Starbucks, a global coffeehouse giant, is embarking on a significant operational overhaul, announcing the closure of numerous underperforming locations and a substantial reduction in its corporate workforce. These strategic adjustments are part of a broader turnaround plan initiated a year ago, aimed at revitalizing the brand's market position and enhancing profitability. The company is re-evaluating its physical footprint and organizational structure to align with evolving customer expectations and to foster sustainable growth in a competitive landscape.
As part of its ongoing revitalization efforts, Starbucks is moving forward with a plan that includes the closure of multiple stores and the elimination of 900 non-retail positions. According to CEO Brian Niccol, these decisions are crucial for ensuring that the company’s cafes meet both customer expectations and financial viability. This initiative will result in a roughly 1% decrease in the total number of Starbucks outlets across the U.S. and Canada by the end of the fiscal year, though the company anticipates an overall increase in store count in the subsequent year.

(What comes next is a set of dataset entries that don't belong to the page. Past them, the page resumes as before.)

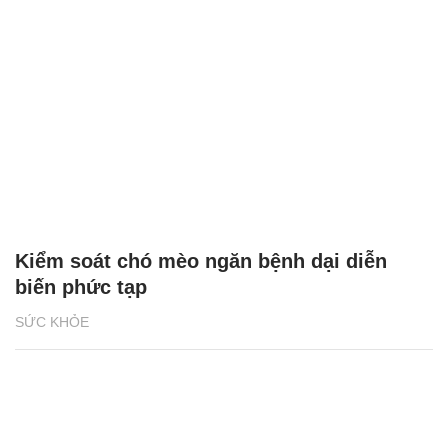
Kiểm soát chó mèo ngăn bệnh dại diễn
biến phức tạp
SỨC KHỎE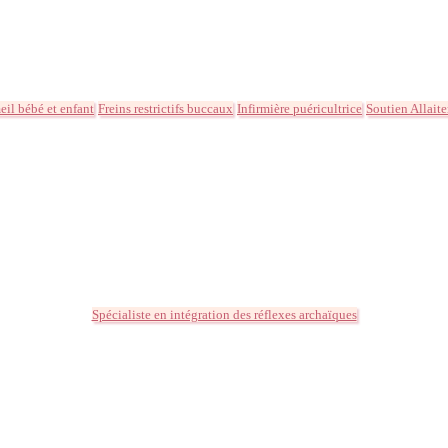
il bébé et enfant
Freins restrictifs buccaux
Infirmière puéricultrice
Soutien Allait
Spécialiste en intégration des réflexes archaïques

The affected cafes are those identified as incompatible with Starbucks' long-term vision, focusing on creating an inviting environment and improving operational efficiency. The corporate layoffs are intended to streamline costs and redirect investments towards key areas that are projected to drive future expansion. This aligns with Niccol's "Back to Starbucks" program, launched last year, which emphasized improving in-store experiences, such as faster service times (targeting four minutes for to-go orders), more comfortable seating, the reintroduction of ceramic tableware, and free refills.
Despite these substantial changes, Niccol expressed optimism, citing initial positive signs from the turnaround strategy. He noted an increase in customer visits and longer stays in renovated stores, along with improved transactions and sales during peak hours where additional staff were deployed. However, the company has faced challenges, including negative same-store sales and declining store earnings for six consecutive quarters, according to Visible Alpha. Furthermore, Starbucks is reportedly exploring options for its business in China, including the potential sale of a stake, reflecting difficulties in that market.
The appointment of Brian Niccol as CEO was initially met with enthusiasm from investors, with shares surging 22% upon the announcement. Niccol's previous success in orchestrating a comeback for Chipotle Mexican Grill after an E. coli outbreak fueled hopes for a similar trajectory at Starbucks. However, investor sentiment has since moderated, with the stock experiencing a nearly 13% decline over the past year and a 9% drop in 2025, despite remaining above its pre-Niccol levels.
The current restructuring phase underscores Starbucks' commitment to adapting its business model. By consolidating its retail presence and optimizing its corporate expenditures, the company aims to solidify its foundation for future growth. The focus remains on enhancing the customer experience and operational efficiency, strategically navigating market shifts, and addressing the challenges posed by competitive pressures and evolving consumer preferences.